Page:Lepelletier - Histoire de la Commune de 1871, volume 1.djvu/159

Cette page a été validée par deux contributeurs.

Cette rêverie ne soutient pas l’examen. L’armée de l’Est pouvait encore résister, mais ne devait pas être supposée triomphante, étant isolée, cernée par toutes les forces allemandes. Mais comment pourrait-on justifier cet incroyable silence gardé vis-à-vis de la Délégation de Bordeaux et l’ignorance, où se trouvèrent ainsi les chefs de l’armée de l’Est, de la clause spéciale les concernant, continuant exceptionnellement pour leurs soldats la guerre partout ailleurs suspendue, finie ? On ne trouve d’autre explication que l’état mental du signataire de la convention et de la dépêche.

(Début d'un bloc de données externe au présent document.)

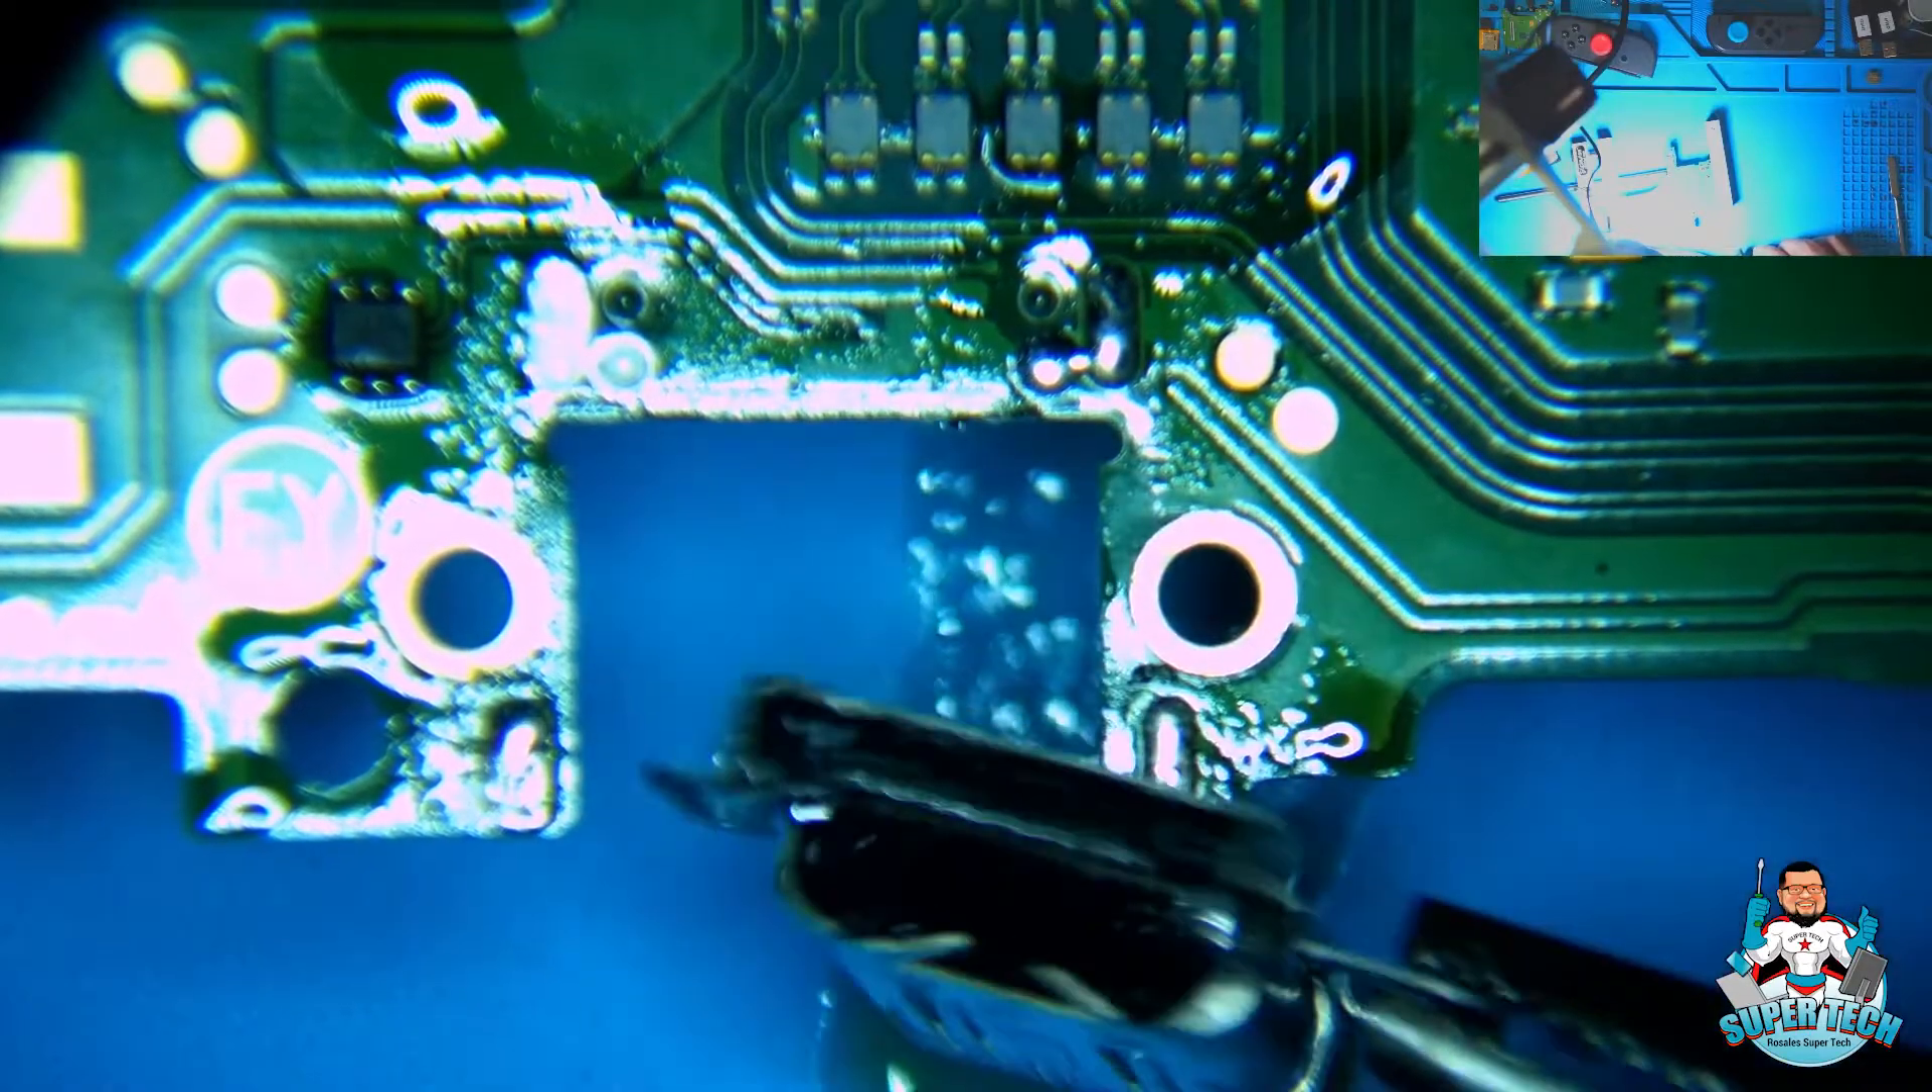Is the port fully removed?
Yes.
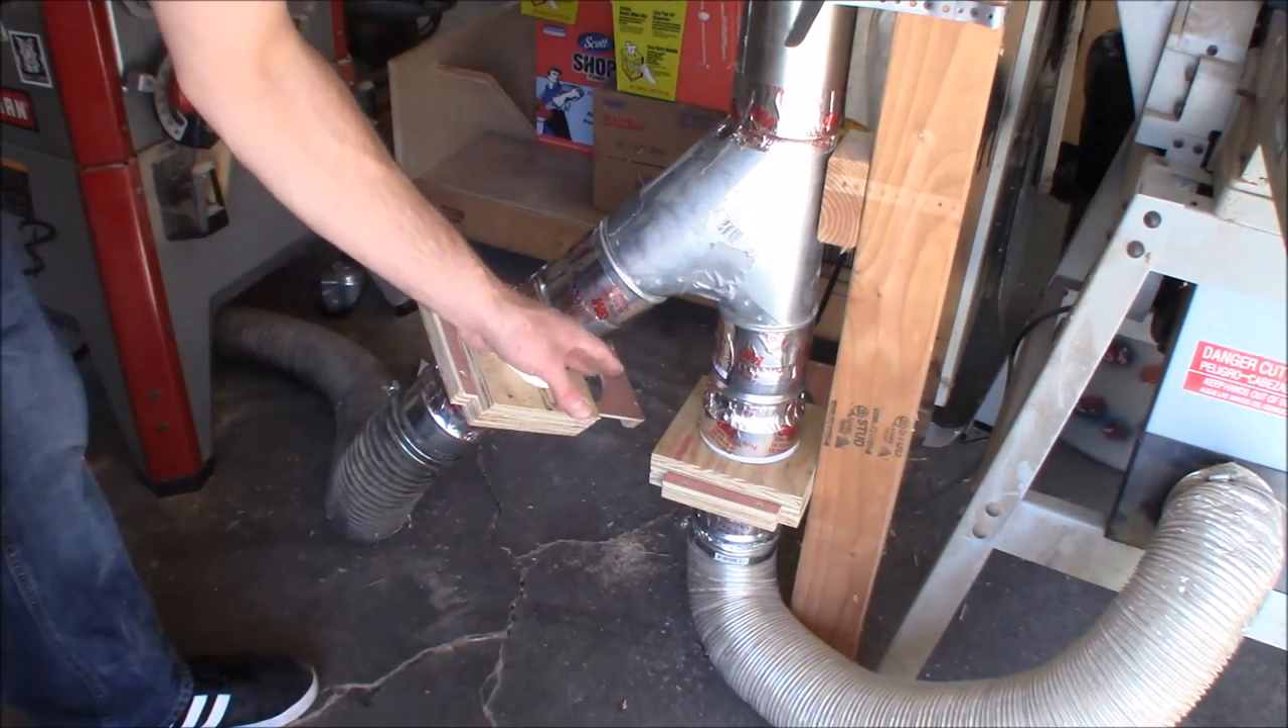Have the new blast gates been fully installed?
Yes.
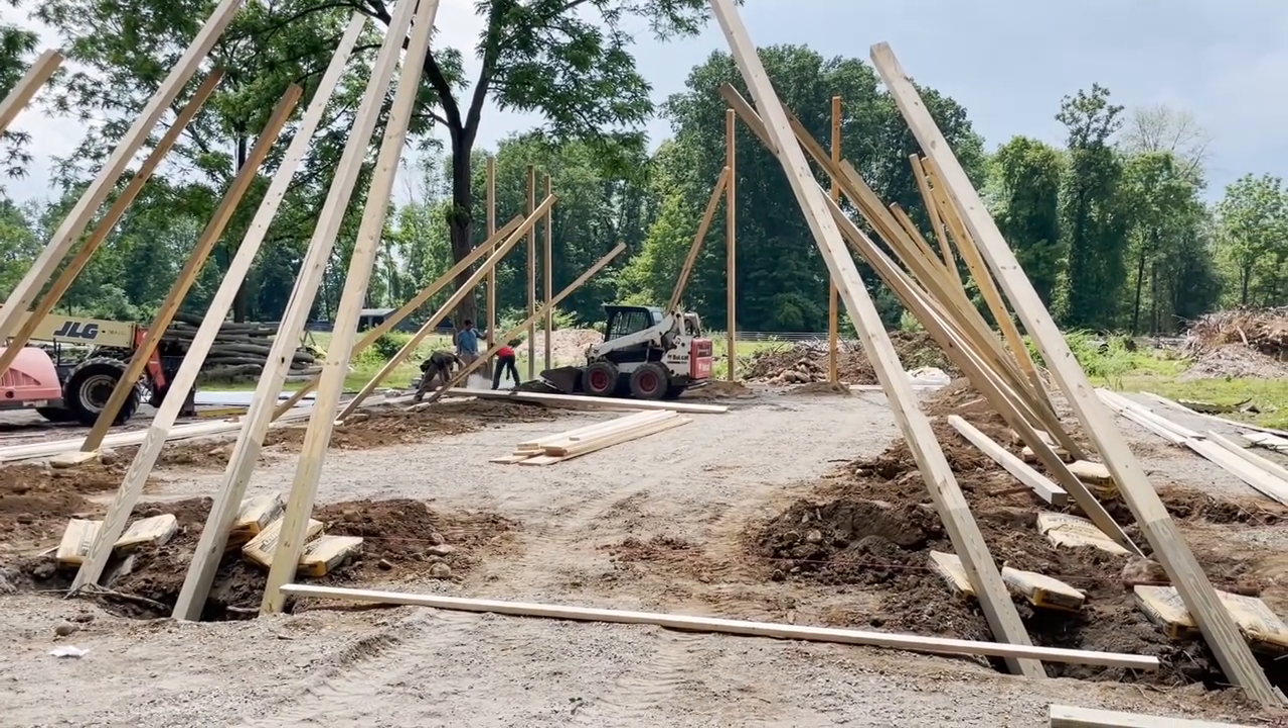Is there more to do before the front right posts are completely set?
Yes.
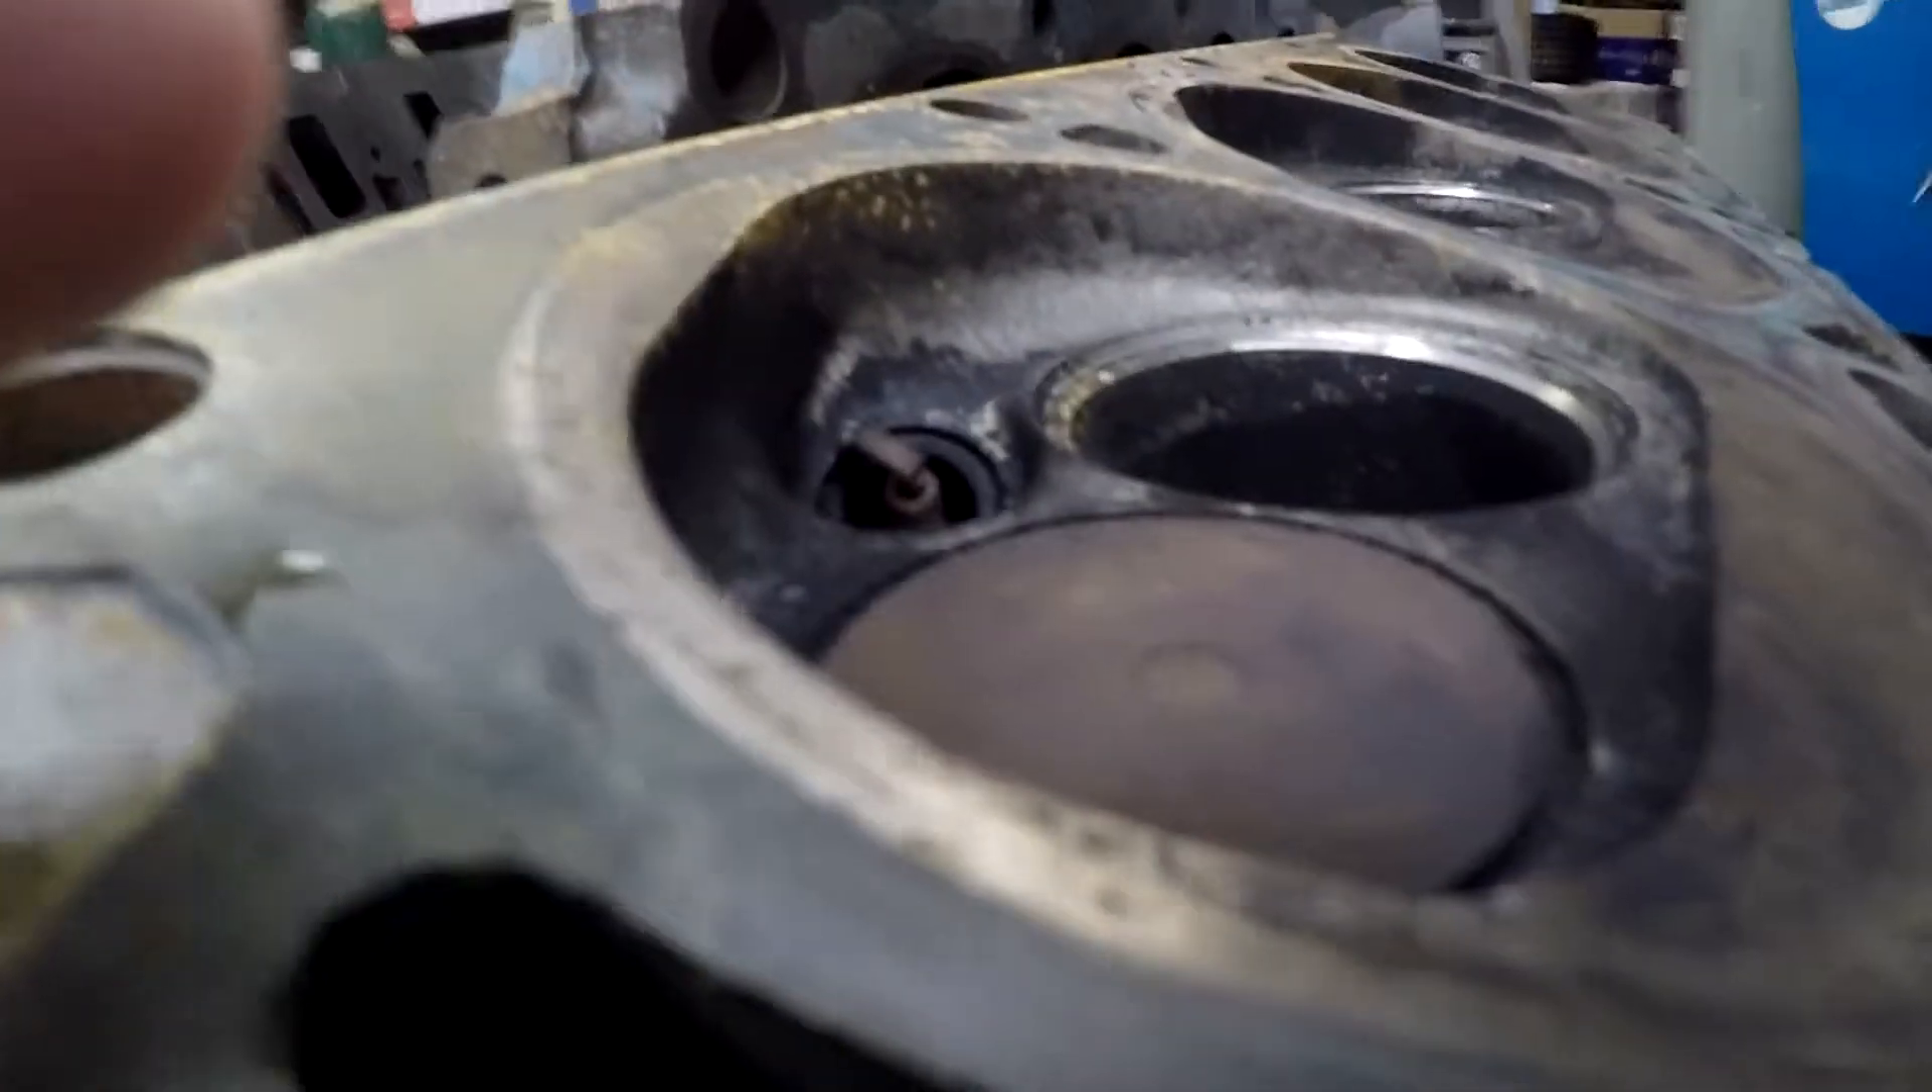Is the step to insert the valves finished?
No.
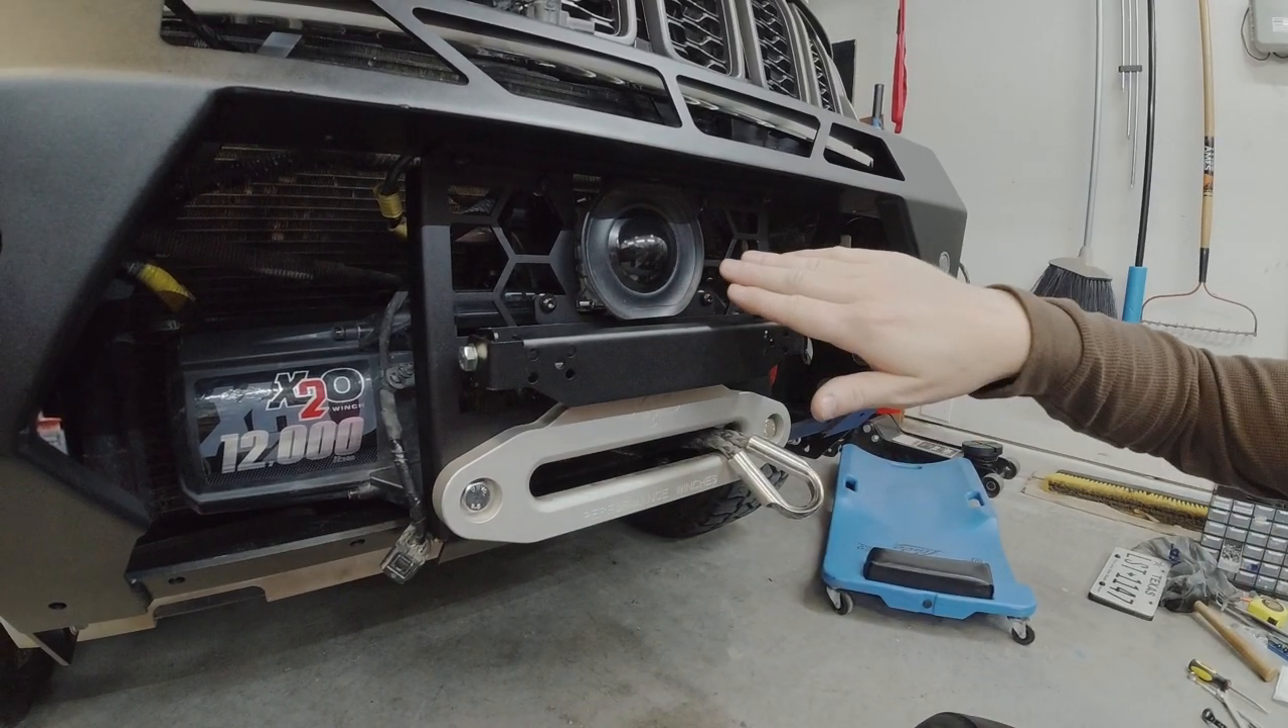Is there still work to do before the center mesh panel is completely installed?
No.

Le méfait inconscient de Jules Favre fut apprécié ainsi par Challemel-Lacour, indigné en apprenant, à Lyon, l’exception :

Ainsi c’est arrêté ! L’armistice n’est pas applicable aux départements du Doubs, du Jura et de la Côte-d’Or. Celui qui a consenti une pareille condition, quel que soit son nom, est un misérable.

Gambetta, de son côté, télégraphiait de Bordeaux, Ier février, à Jules Favre :

L’ajournement inexplicable, auquel votre télégramme ne fait aucune allusion, pas plus qu’aux effets produits par l’armistice, en ce qui touche Belfort et les départements de la Cote-d’Or, du Doubs et du Jura, donne lieu aux plus graves complications.

Dans l’Est, les généraux prussiens poursuivent les opérations sans tenir compte de l’armistice, alors que le ministre de la Guerre, croyant pleinement aux termes de votre impérative dépêche, a ordonné à tous les chefs de corps français d’exécuter l’armistice et d’arrêter les mouvements, ce qui a été exécuté religieusement pendant 48 heures.

Faites immédiatement appliquer l’armistice à la région de l’Est et réalisez, comme c’est votre devoir, l’entente ultérieure, dont parle la convention du 28 janvier.

Entre temps, nous autorisons les généraux français à conclure directement une suspension d’armes provisoire.